IMPORT/EXPORT

Industry Voices: How to Use Free-Trade Zones to Save When Importing Apparel

Foreign-trade zones offer great opportunities for lowering the overall cost of imported apparel and other products. While more and more companies are taking advantage of these opportunities, a clear understanding of FTZ rules and regulations is critical to ensuring maximum savings and avoiding problems.

FTZs are places within the United States that are considered to be outside the U.S. customs territory. Goods in your warehouse in Kansas, for example, could be treated by customs as if they were still outside of the U.S. if they were in a free-trade zone.

Merchandise shipped from a foreign country into an FTZ is not dutiable until it is removed from the zone. This allows companies to avoid paying altogether on products that are exported to another country, such as Mexico, or destroyed. Merchandise can be stored in an FTZ with duty payment deferred until the merchandise is removed from the zone. This duty-deferral mechanism can yield substantial cash-flow savings for apparel that has high duty rates or sits in inventory for long periods of time.

Apparel companies operating in an FTZ realize immediate cash-flow savings when the zone is first established and continue to save by paying duties closer to the time of final sale.

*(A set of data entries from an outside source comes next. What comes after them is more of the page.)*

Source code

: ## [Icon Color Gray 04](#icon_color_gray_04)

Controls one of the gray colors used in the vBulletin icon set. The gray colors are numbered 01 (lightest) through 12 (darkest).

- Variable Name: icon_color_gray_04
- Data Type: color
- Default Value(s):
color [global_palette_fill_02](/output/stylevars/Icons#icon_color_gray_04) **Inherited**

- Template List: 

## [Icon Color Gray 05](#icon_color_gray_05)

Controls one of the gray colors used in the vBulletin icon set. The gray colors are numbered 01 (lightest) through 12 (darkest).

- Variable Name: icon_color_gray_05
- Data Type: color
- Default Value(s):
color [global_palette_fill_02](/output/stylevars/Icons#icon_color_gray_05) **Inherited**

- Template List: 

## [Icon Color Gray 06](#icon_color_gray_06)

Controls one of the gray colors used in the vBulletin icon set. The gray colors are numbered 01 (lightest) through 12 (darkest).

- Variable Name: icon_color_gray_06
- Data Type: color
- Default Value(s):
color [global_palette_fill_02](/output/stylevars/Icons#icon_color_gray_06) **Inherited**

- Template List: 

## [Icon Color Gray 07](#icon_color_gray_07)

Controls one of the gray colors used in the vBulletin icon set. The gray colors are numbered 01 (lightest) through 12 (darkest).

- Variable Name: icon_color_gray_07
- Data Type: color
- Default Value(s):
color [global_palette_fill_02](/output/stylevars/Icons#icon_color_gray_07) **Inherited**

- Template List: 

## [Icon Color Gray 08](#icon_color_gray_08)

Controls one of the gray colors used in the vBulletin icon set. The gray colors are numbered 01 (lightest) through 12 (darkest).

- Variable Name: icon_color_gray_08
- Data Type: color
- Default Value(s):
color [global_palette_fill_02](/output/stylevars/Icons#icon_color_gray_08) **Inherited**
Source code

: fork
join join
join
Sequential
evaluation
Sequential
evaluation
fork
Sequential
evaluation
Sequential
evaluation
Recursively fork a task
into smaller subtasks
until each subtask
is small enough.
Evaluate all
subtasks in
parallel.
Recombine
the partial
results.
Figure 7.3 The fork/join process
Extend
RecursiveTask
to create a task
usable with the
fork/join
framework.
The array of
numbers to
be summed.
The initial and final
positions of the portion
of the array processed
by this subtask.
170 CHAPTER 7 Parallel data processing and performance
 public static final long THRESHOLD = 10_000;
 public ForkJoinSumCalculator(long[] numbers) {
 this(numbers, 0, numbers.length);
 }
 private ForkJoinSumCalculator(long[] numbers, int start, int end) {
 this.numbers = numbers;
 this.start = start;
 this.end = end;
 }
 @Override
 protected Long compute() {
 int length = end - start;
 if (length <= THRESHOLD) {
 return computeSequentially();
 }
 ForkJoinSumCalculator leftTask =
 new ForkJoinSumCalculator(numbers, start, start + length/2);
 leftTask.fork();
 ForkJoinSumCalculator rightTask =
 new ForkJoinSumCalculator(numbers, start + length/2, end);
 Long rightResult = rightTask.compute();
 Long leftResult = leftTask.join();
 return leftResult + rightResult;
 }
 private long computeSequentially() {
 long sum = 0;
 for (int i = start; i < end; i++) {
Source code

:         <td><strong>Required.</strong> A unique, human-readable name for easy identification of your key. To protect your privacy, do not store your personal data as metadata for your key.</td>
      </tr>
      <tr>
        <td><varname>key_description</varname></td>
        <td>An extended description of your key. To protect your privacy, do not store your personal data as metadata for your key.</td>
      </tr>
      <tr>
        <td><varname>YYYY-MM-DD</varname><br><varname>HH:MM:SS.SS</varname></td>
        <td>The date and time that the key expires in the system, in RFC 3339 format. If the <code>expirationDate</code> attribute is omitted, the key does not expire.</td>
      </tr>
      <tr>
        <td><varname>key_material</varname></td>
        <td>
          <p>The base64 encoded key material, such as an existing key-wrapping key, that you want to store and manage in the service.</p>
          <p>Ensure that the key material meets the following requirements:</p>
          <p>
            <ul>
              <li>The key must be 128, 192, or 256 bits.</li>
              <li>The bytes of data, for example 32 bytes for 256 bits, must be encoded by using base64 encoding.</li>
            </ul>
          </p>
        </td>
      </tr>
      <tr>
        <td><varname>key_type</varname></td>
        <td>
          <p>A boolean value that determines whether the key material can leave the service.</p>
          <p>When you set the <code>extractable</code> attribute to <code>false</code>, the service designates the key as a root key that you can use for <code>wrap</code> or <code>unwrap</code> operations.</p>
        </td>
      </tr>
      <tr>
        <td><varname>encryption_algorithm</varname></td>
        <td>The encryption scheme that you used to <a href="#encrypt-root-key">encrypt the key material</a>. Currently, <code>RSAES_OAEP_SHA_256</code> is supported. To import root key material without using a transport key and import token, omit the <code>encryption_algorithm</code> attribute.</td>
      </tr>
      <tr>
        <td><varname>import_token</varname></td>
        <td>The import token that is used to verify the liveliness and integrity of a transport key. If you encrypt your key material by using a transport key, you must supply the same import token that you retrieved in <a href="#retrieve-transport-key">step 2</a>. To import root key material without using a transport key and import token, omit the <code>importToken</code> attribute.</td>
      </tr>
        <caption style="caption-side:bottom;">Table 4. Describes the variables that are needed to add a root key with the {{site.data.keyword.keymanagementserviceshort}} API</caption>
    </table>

For example, an apparel company with an average inventory of $100 million would pay $15 million in duties (assuming an average 15 percent duty rate) when the goods are imported, but by operating in an FTZ the company could delay payment of that $15 million, possibly for several months on slower-moving merchandise.

President Obama’s National Export Initiative, along with the worldwide demand for U.S. branded products, has pushed apparel companies to find new markets abroad. Along with the new opportunities, exporting brings new complications and likely double payment of duties.

A U.S. company not operating in an FTZ typically imports products and pays duties to U.S. customs, and, when products are then sold to a foreign customer, the company or the customer pays duty a second time to customs in the customer’s country of residence. By using an FTZ, the company could avoid the duty payment to U.S. customs.

FTZs are also eligible for a unique benefit referred to as weekly entry. All goods withdrawn from an FTZ during the week are reported to customs at the end of the week on a single entry. Companies can ship goods from their FTZ warehouse any time during the week.

The weekly entry can provide immediate and significant savings through lower merchandise-processing fees. For example, the MPF is calculated at 0.3464 percent of the value of each shipment but is capped at $485 per entry. A company importing 10 shipments per week each valued at $140,000 and filing a separate entry for each will pay $4,850 per week in MPF, or more than $250,000 per year. The same company importing the same number of shipments but operating in an FTZ and filing a single weekly entry, on the other hand, would pay only $485 in MPF per week, resulting in a savings of more than $225,000 annually.

Weekly entry also provides an opportunity to save on customs brokerage fees. For high- or medium-volume importers, this savings alone is enough to justify applying for FTZ designation.

FTZs provide importing companies with additional, non-financial benefits as well. Cargo shipped to an FTZ is eligible for direct-delivery benefits from the port of entry, reducing long lead times at crowded ports of entry, and can move cargo directly into the FTZ without formal customs entry.

Country of origin and Federal Trade Commission labels (content, registration numbers, care, etc.) are not required until the items leave the zone. Items without labels or with incorrect labels can be relabeled in an FTZ without the delays experienced by other importers. FTZs may also be used for quality-control inspections to ensure that only merchandise that meets specifications is imported and duty paid; all other items may be repaired, returned to the foreign vendor or destroyed without payment of duty.

There are several misconceptions about FTZs. Many believe that apparel is not eligible for entry into an FTZ and that the process for setting up an FTZ is complex, lengthy and cost prohibitive. Additionally, some assume that their operations would have to be relocated to an area that has already been designated as an FTZ. These misconceptions are based on the more stringent rules that applied in the past, but most of these have since been changed, and the FTZ application formats and requirements have been dramatically simplified.

More leading apparel companies are taking advantage of FTZs today to control the total landed cost of their products. Now is a great time to examine whether an FTZ is the right strategy for your company as well.

Tom Gould is senior director, customs and international trade, for Sandler,Travis & Rosenberg P.A. He is based in Los Angeles. He works with retailers, importers and exporters of textiles, apparel, footwear, consumer electronics and other products.